Could you copy the records below exactly, leaving out any pictures?

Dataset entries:
+++

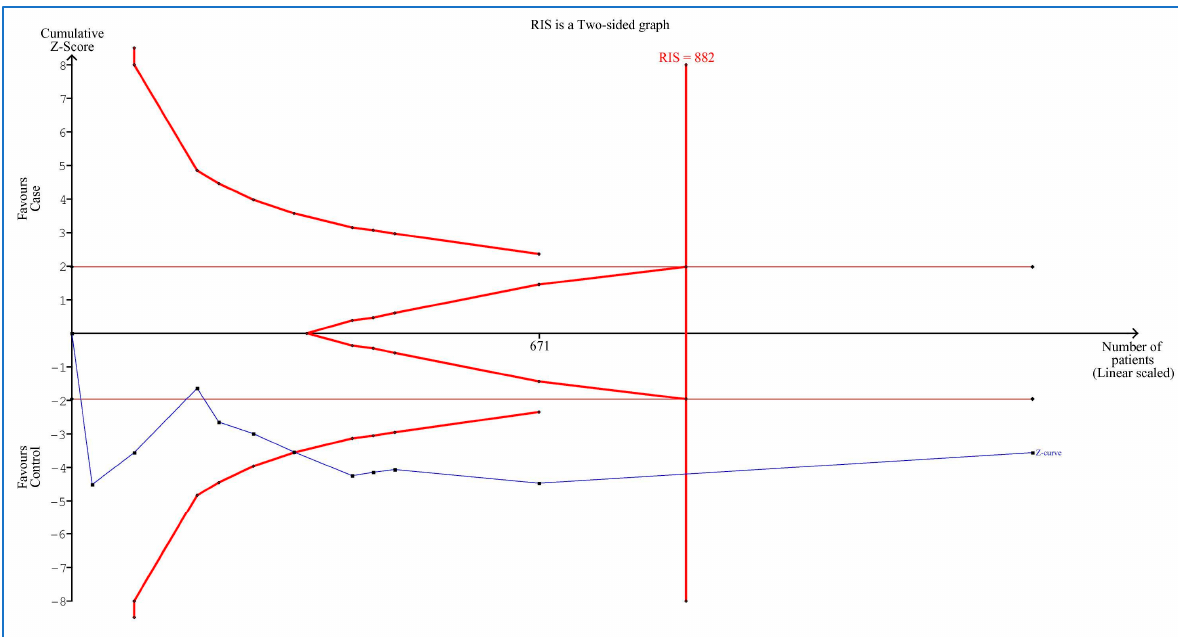
Figure 5. Trial sequential analysis in adults with obstructive sleep apnea compared to controls. The vertical red line shows the required information size (RIS). Horizontal brown lines shows conventional boundary for benefit (up) and for harm (down). Each black dot on the Z-curve (blue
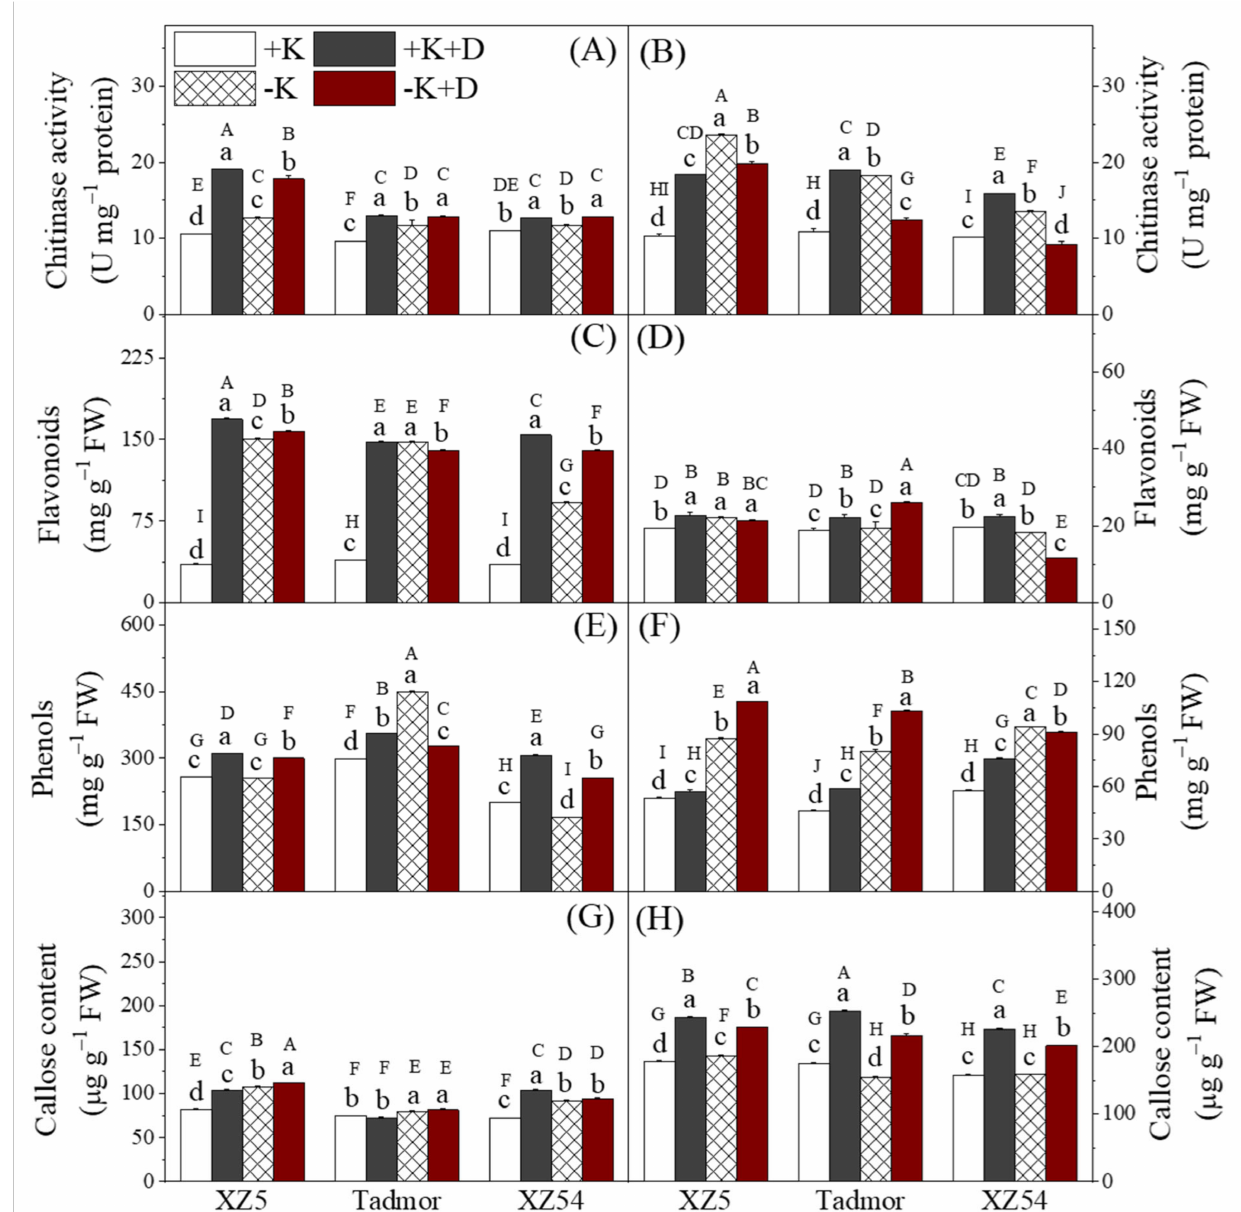
Figure 4. Effect of alone and combined stress of drought and K deprivation on secondary metabolites callose, phenol, flavonoids and chitinase activity in leaves ( A , C , E , G ) and roots ( B , D , F , H ) of three barley genotypes. Different capital and small letter(s) indicate significant differences ( p <0.05) among the genotypes and among the 4 treatments within each genotype, respectively. +K, +K+D, –K, and –K+D, correspond to basic nutrition solution with normal K of 1 mM K (BNS), BNS + 20% polyethylene glycol 6000 (PEG), BNS without K (K deprivation), and BNS without K + PEG, respectively. Error bars represent standard deviations ( n =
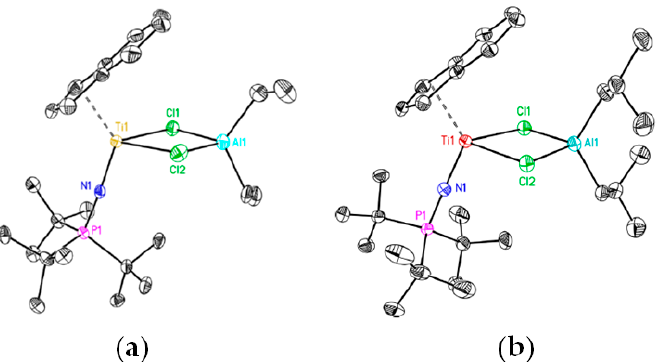
Figure 5. Molecular structure of Ti–Al complexes ( a ) Ti-13 and ( b ) Ti-15 . Reprinted with permission from [88]. Copyright (2021) American Chemical Society.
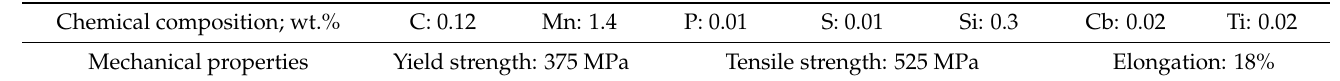
Table 1. Chemical composition and mechanical properties of API-2H-Grade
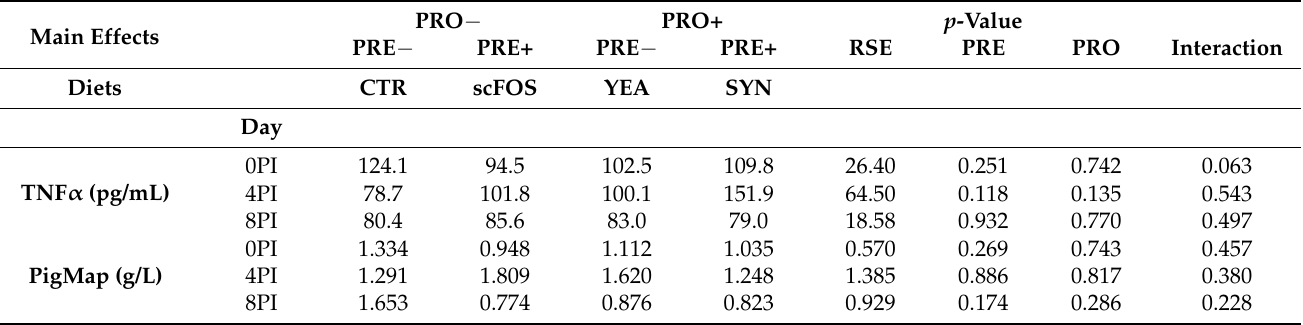
Table 7. Serological levels of TNF- α and Pig-MAP for different experimental treatments expressed as concentrations (pg/mL and g/L, respectively). Values are given for day 0, 4, and 8 post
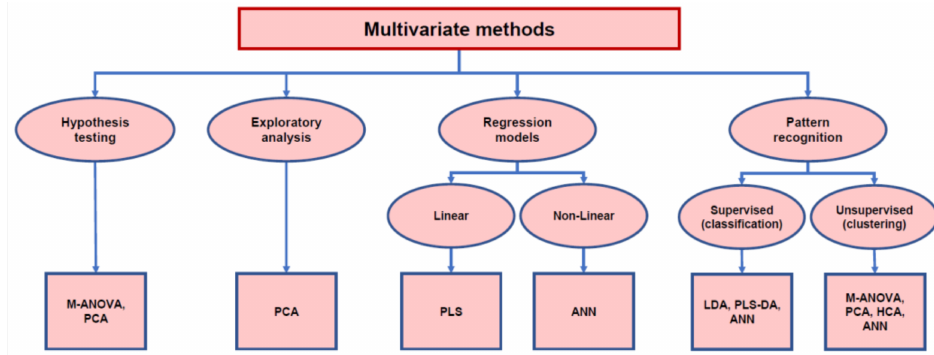
Figure 2. Schematic diagram of different objectives and multivariate statistical analysis techniques used for HS-SPME/GC-MS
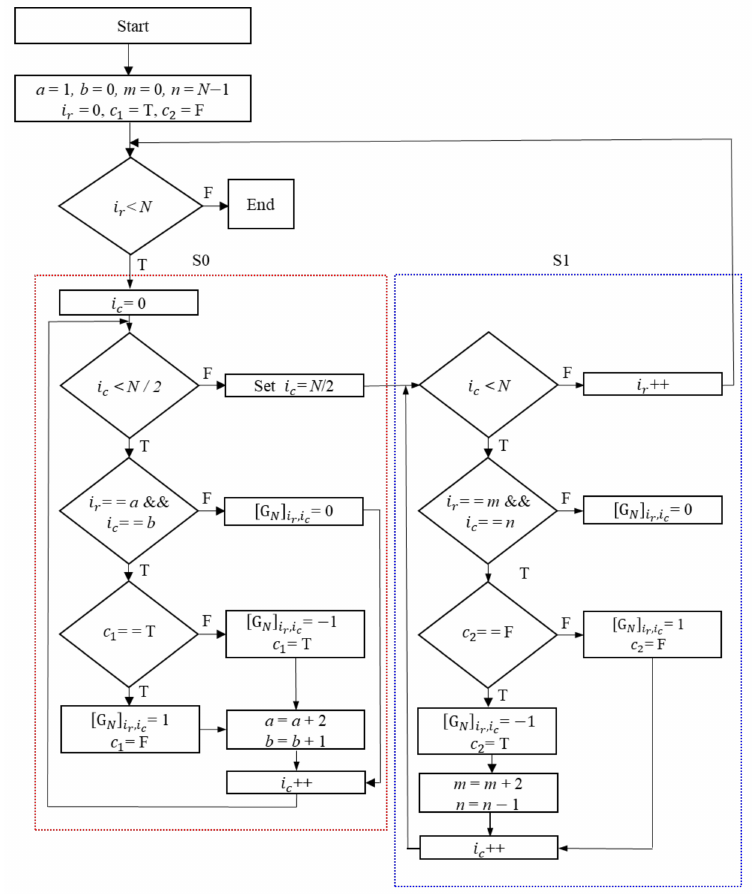
Figure 12. Algorithm for the generation of the permutation matrix G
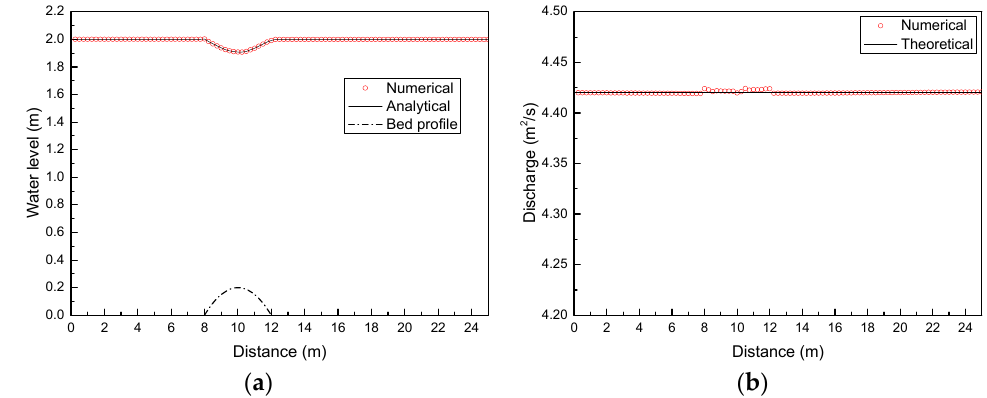
Figure 10. Subcritical flow over a bump: ( a ) comparison of the water level between numerical results and the analytical solution; ( b ) comparison of discharge.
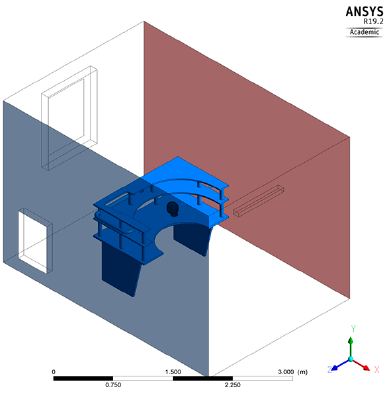
Figure 4. Room Figure 4. Room geometry. Figure 4. Room geometry.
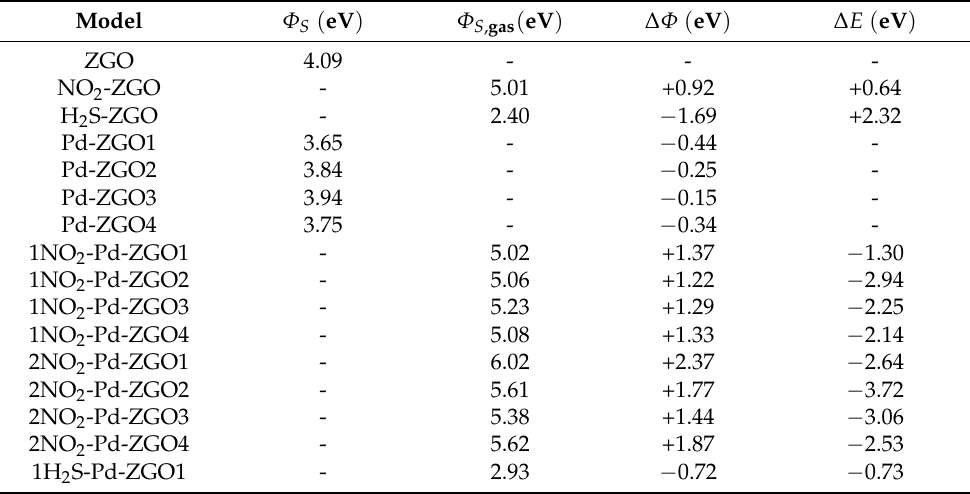
Table 2. Calculated work functions Φ S and Φ S ,gas , work function differences ∆ Φ , and adsorption energies ∆ E for the ZGO surfaces, NO 2 and H 2 S molecules on ZGO surfaces, Pd-adsorbed ZGO surfaces, and NO 2 /H 2 S on Pd-adsorbed ZGO surfaces.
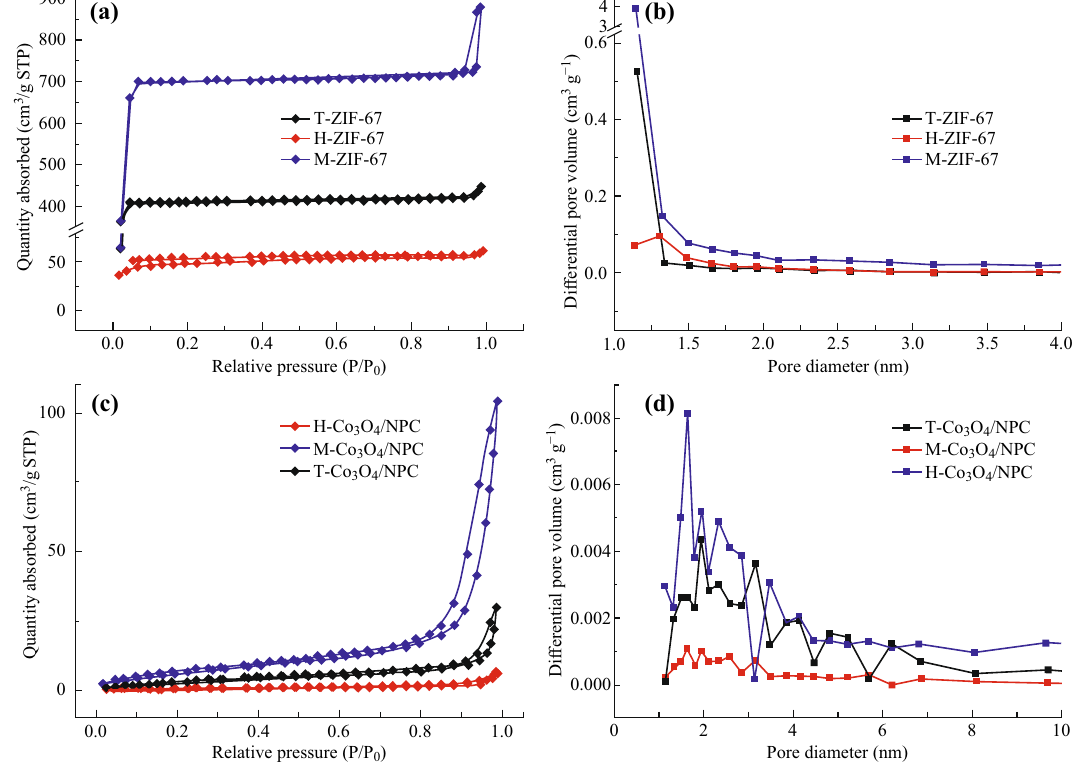
Fig. 5 a Nitrogen absorption–desorption isotherms and b pore size distributions of M-ZIF-67, H-ZIF-67, and T-ZIF-67. c Nitrogen absorption– desorption isotherms and d pore size distributions of T-Co 3 O 4 /NPC, M-Co 3 O 4 /NPC, and H-Co 3 O 4 /NPC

+++

> _Reply_:
Figure 5. Trial sequential analysis in adults with obstructive sleep apnea compared to controls. The vertical red line shows the required information size (RIS). Horizontal brown lines shows conventional boundary for benefit (up) and for harm (down). Each black dot on the Z-curve (blue
Figure 4. Effect of alone and combined stress of drought and K deprivation on secondary metabolites callose, phenol, flavonoids and chitinase activity in leaves ( A , C , E , G ) and roots ( B , D , F , H ) of three barley genotypes. Different capital and small letter(s) indicate significant differences ( p <0.05) among the genotypes and among the 4 treatments within each genotype, respectively. +K, +K+D, –K, and –K+D, correspond to basic nutrition solution with normal K of 1 mM K (BNS), BNS + 20% polyethylene glycol 6000 (PEG), BNS without K (K deprivation), and BNS without K + PEG, respectively. Error bars represent standard deviations ( n =
Figure 5. Molecular structure of Ti–Al complexes ( a ) Ti-13 and ( b ) Ti-15 . Reprinted with permission from [88]. Copyright (2021) American Chemical Society.
Table 1. Chemical composition and mechanical properties of API-2H-Grade
Table 7. Serological levels of TNF- α and Pig-MAP for different experimental treatments expressed as concentrations (pg/mL and g/L, respectively). Values are given for day 0, 4, and 8 post
Figure 2. Schematic diagram of different objectives and multivariate statistical analysis techniques used for HS-SPME/GC-MS
Figure 12. Algorithm for the generation of the permutation matrix G
Figure 10. Subcritical flow over a bump: ( a ) comparison of the water level between numerical results and the analytical solution; ( b ) comparison of discharge.
Figure 4. Room Figure 4. Room geometry. Figure 4. Room geometry.
Table 2. Calculated work functions Φ S and Φ S ,gas , work function differences ∆ Φ , and adsorption energies ∆ E for the ZGO surfaces, NO 2 and H 2 S molecules on ZGO surfaces, Pd-adsorbed ZGO surfaces, and NO 2 /H 2 S on Pd-adsorbed ZGO surfaces.
Fig. 5 a Nitrogen absorption–desorption isotherms and b pore size distributions of M-ZIF-67, H-ZIF-67, and T-ZIF-67. c Nitrogen absorption– desorption isotherms and d pore size distributions of T-Co 3 O 4 /NPC, M-Co 3 O 4 /NPC, and H-Co 3 O 4 /NPC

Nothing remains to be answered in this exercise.